• [Source text]
- - -
As with other appendiceal cancers, signet ring can present as appendicitis or a perforated (ruptured) appendix. It may also present as an ovarian mass in females as it commonly metastasizes to the ovary. If extensive metastasis to the peritoneal cavity has occurred, it may present with bowel obstruction, abdominal pain or increased abdominal girth and bloating related to ascites. Signet ring adenocarcinoma is frequently in late stages of the disease when it is discovered. It can also progress rapidly.

Treatment

Treatment is the same as it would be for colonic-type adenocarcinoma.

  • Appendectomy with right hemicolectomy. Conflicting views in medical literature in regards to prophylactic removal of ovaries and fallopian tubes as this is commonly a site of metastasis.
  • In some literature intraperitoneal chemotherapy is recommended in addition to the right hemicolectomy even without peritoneal surface malignancies, especially for intermediate and high-grade tumors or in cases of appendiceal perforation.
- - -
• [Data excerpts]

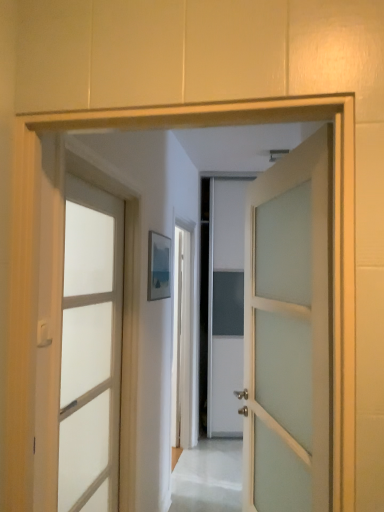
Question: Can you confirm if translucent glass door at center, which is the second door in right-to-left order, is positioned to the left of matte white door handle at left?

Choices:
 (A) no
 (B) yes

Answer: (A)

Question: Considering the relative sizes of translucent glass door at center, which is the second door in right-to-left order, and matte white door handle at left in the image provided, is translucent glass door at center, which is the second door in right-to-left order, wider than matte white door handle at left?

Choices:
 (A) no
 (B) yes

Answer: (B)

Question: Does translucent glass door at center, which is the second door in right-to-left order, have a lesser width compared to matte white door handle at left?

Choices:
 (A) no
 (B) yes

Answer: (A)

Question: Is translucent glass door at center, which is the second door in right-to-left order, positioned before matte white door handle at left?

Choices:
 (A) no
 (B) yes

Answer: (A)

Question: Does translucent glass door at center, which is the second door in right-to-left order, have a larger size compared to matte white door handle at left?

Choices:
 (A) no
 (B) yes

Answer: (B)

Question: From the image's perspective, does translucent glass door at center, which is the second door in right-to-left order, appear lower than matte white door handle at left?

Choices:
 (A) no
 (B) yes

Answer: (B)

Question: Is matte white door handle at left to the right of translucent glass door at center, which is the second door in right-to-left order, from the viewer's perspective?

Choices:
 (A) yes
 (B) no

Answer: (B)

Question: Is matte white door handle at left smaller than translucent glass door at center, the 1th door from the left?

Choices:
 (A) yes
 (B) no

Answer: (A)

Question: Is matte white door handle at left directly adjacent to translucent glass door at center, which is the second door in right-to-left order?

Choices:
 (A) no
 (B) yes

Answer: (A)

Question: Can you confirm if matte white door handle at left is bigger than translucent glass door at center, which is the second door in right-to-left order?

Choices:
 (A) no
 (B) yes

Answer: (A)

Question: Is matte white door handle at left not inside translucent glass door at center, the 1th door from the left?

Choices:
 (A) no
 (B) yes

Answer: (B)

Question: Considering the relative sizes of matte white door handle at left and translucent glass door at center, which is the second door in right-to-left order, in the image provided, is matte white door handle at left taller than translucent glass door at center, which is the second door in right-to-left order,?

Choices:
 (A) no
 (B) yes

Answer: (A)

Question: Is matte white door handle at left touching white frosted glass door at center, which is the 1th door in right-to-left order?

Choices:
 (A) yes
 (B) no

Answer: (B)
- - -
• [Work instruction]
Answer these questions from the text on signet ring appendiceal cancer:
(a) In females, to which organ does this cancer commonly metastasize?
(b) What operation is listed together with appendectomy as treatment?
(c) In what cases is intraperitoneal chemotherapy especially recommended?

• [Answer box]
(a) The ovary.
(b) Right hemicolectomy.
(c) Intermediate and high-grade tumors, or cases of appendiceal perforation.